A startup company launched nearly two years ago to bring e-commerce to township residents via grocery deliveries is now proving to be a lifeline to many of those same residents during the Covid-19 pandemic by ensuring that they remain able to access vital food supplies safely.
The delivery element of the business is, in addition, assisting charities grappling with the idea of how to get food parcels into informal settlements where access and crime raises very real concerns.
A community-driven, technology-enabled operation, Yebo Fresh is an online shopping service that was originally launched in September 2018 in the Hout Bay township of Imizamo Yethu. Since then, its reach has expanded to include the townships of Hangberg, Langa, Gugulethu, Khayelitsha, Mfuleni and Delft.
The concept was born out of a desire to improve quality of life for township residents by bringing e-commerce to their doors through the most powerful tool the majority of them had: their cell phones.
Explains Yebo Fresh founder, Jessica Boonstra: “Our goal was to provide access to healthier, quality food options in an affordable way for township residents. We wanted an innovative technology solution that would support communities where delivery is not a nice-to-have but a necessity in the absence of sufficient food retailing options.”
Recognising the strength of the startup’s logistical network, charities are now partnering with Yebo Fresh to enable food parcels to be delivered to townships, fulfilling a vital service during Covid-19.
Explains Boonstra: “We have been able to expand our grocery ordering model to deliver food parcels directly to people who are isolated within their homes and with very limited access under the lockdown to any other form of retail.”

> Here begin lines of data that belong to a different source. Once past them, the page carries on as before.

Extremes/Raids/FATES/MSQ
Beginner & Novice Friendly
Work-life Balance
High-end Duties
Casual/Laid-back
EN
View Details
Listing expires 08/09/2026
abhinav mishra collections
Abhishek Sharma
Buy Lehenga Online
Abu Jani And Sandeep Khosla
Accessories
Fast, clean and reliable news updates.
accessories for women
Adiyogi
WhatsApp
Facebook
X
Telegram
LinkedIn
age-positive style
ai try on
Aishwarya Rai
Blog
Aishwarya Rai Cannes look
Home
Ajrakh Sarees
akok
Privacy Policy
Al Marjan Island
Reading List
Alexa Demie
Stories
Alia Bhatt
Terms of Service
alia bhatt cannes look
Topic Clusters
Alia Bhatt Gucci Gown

Since inception, the company has experienced significant growth – a clear challenge to the conventional wisdom that suggests townships are not open to e-commerce offerings. However, Covid-19 has seen Yebo Fresh expand even further, into a new more than 10x larger warehouse space, and its operation continues to create a number of new jobs and partnership opportunities.

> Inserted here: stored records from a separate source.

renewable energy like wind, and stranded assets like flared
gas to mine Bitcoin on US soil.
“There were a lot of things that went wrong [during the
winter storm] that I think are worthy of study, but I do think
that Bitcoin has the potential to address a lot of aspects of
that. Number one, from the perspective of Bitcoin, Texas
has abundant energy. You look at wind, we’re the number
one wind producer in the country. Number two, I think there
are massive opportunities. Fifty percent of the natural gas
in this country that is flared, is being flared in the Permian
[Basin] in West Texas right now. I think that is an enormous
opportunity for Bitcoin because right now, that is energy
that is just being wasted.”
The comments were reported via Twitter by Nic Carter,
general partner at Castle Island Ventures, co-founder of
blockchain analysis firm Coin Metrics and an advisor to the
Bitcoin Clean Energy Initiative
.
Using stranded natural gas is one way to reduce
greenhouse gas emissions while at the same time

Explains Boonstra: “We are currently packing around 1000 food parcels, amounting to 110 000 meals, daily. Soon we’ll be able to double that volume.”
Customers place their orders either via the website, a WhatsApp order bot or a WhatsApp call service but, because not all its customers have access to smartphones or know how to order online, the company also makes use of paper forms, which are then digitized by local agents. In order to keep prices down, optimise delivery planning and reduce both stock levels and waste in the warehouse, Yebo Fresh sources directly from manufacturers and groups orders into packing- and delivery batches. In the meanwhile, Yebo Fresh customers are kept up to date about their order via SMS, informing them when an order has been packed and when delivery is expected.

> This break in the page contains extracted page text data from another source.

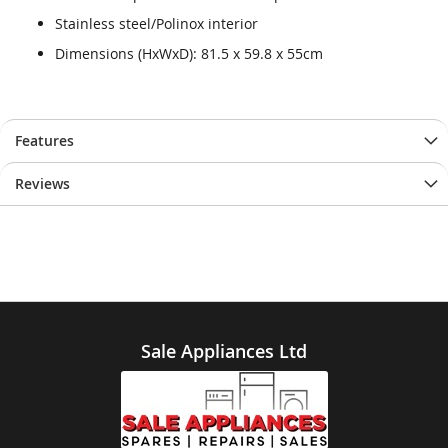
Stainless steel/Polinox interior
Dimensions (HxWxD): 81.5 x 59.8 x 55cm
Features
Reviews
Sale Appliances Ltd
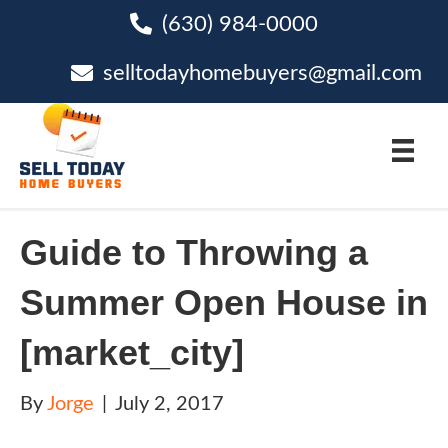
(630) 984-0000
phone
selltodayhomebuyers@gmail.com
email
Guide to Throwing a
Summer Open House in
[market_city]
By
Jorge
|
July 2, 2017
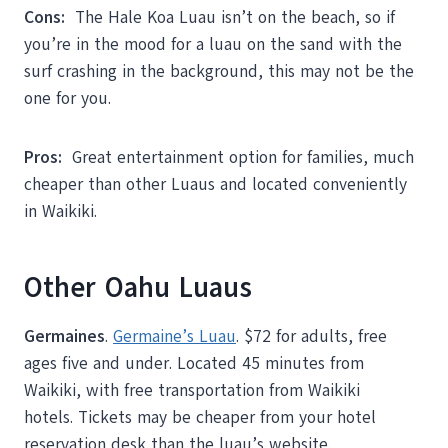
Cons:
The Hale Koa Luau isn’t on the beach, so if
you’re in the mood for a luau on the sand with the
surf crashing in the background, this may not be the
one for you.
Pros:
Great entertainment option for families, much
cheaper than other Luaus and located conveniently
in Waikiki.
Other Oahu Luaus
Germaines
.
Germaine’s Luau
. $72 for adults, free
ages five and under. Located 45 minutes from
Waikiki, with free transportation from Waikiki
hotels. Tickets may be cheaper from your hotel
reservation desk than the luau’s website.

“We then coordinate deliveries to easily-accessible and centralised locations such as community centres, schools, churches, daycare centres or even stokvel groups, which also allows us to optimise our delivery route,” says Boonstra. “But we also deliver directly to a recipient’s home.”
The network of local drivers and agents is therefore vital to knowing how to navigate the often intricate labyrinth of township streets and ensuring that that delivery reaches the correct address, particularly in more informal areas.
Even before the pandemic, Yebo Fresh had set fundraising strategies in place in order to create further brand awareness and extend the startup’s reach through an expansion of both its logistics and core technology. It’s an initiative that has already born results: originally funded by UK entrepreneur and investor, Professor Stefan Allesch-Taylor, in September last year, angel investors, Bas Hochstenbach and Frederik Gerner – the founders of early-stage investor E4Africa – were joined by WooThemes co-founder Mark Forrester and former Digital Planet CEO Neil Watson, to secure further funds for YeboFresh.
However, it’s the startup’s mission, says Boonstra, to continue to push the boundaries on all fronts and expand its operations even further, on the ground operationally as well as in continuing to develop its technology: “Highly unusual times call for measures above and beyond. We need a consolidated effort to ensure that one of the most basic human rights – access to food – continues to be rolled out to all.”